SPOC benefits supercomputing
This graphic shows the SPOC initiative’s targeted outcome of improving the performance of NCAR’s core atmospheric models by implementing modern software engineering methods and practices. This reduces the computational demands on current HPC systems, maintains all scientific integrity, and will help NCAR realize significant savings in future supercomputer procurements.

In FY2017, CISL’s Strategic Parallel and Optimization Computing (SPOC) initiative continued its NCAR-wide efforts to increase the performance and efficiency of NCAR’s community codes – CESM, WRF, and MPAS – on both Cheyenne and Yellowstone. In addition to benefits on current supercomputer hardware, SPOC efforts targeted code optimizations that are expected to translate to performance benefits on future processor architectures. In addition to support within the Consulting Services Group (CSG), CISL identified additional resources for this work and embedded them directly with the model development teams. Key activities this year include:

  • A multi-discipline CISL team led by CSG worked with the WRF Development Team to port the WRF Testing Framework (WTF) to Cheyenne. The SPOC effort identified and addressed numerous challenges and bottlenecks to improve WTF’s demanding build-test cycle. Areas that were addressed included internet transfers speeds from external host sites, efficient WTF compile-test job scheduling, intra-node memory bandwidth, memory oversubscription, and tuning Cheyenne’s batch job queue structure and internal job scheduling algorithms.

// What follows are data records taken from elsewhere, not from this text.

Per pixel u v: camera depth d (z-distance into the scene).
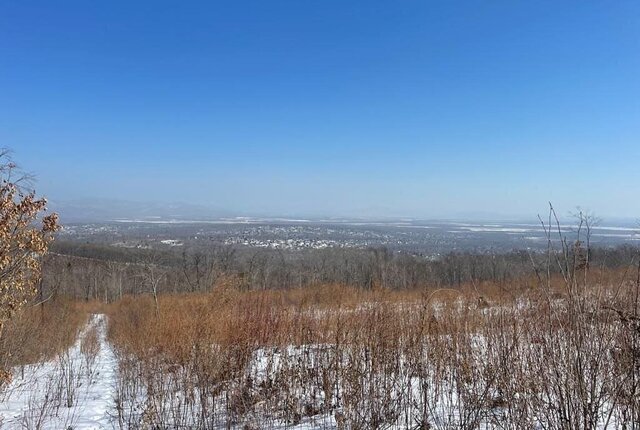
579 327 3.94
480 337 6.30
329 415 6.53
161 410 6.99
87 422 7.85
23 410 8.83
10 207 7.31
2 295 7.76
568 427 3.89
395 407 5.96
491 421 4.88
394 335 6.80
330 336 7.78
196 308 11.13
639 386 3.84
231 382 7.30
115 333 21.30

  • A CSG-CGD collaboration conducted a load-balancing study on a suite of standard CESM2 test cases. The goal of the investigation was to determine optimized processor layout on Cheyenne for each of the the models’ compset and grid configurations. A total of seven compsets were studied. Modest improvements over the default configurations were realized in several compsets. The study concluded that the test cases provided by CGD were well balanced for Cheyenne and no additional fine tuning was required or recommended. Larger test cases will be examined in the coming year.

  • NCAR and SGI/HPE continued to collaborate through the Joint Center of Excellence that is focused on application optimization and performance improvement activities. Through these efforts, NCAR and SGI/HPE will collaborate to optimize the operation of the Cheyenne system; to port, tune, and optimize applications for the Cheyenne environment; and to prepare NCAR models and the Cheyenne hardware and software ecosystem for future and emerging HPC technologies.

  • Training has also been identified as a key contribution from the SPOC initiative toward building the relevant skills in the NCAR developer community. To that end, CISL hosted vendor-led training events, one by Intel about their analysis tools and compilers, and another by Allinea that introduced their debugging and profiling tools.

The SPOC initiative is supported by NSF Core funds.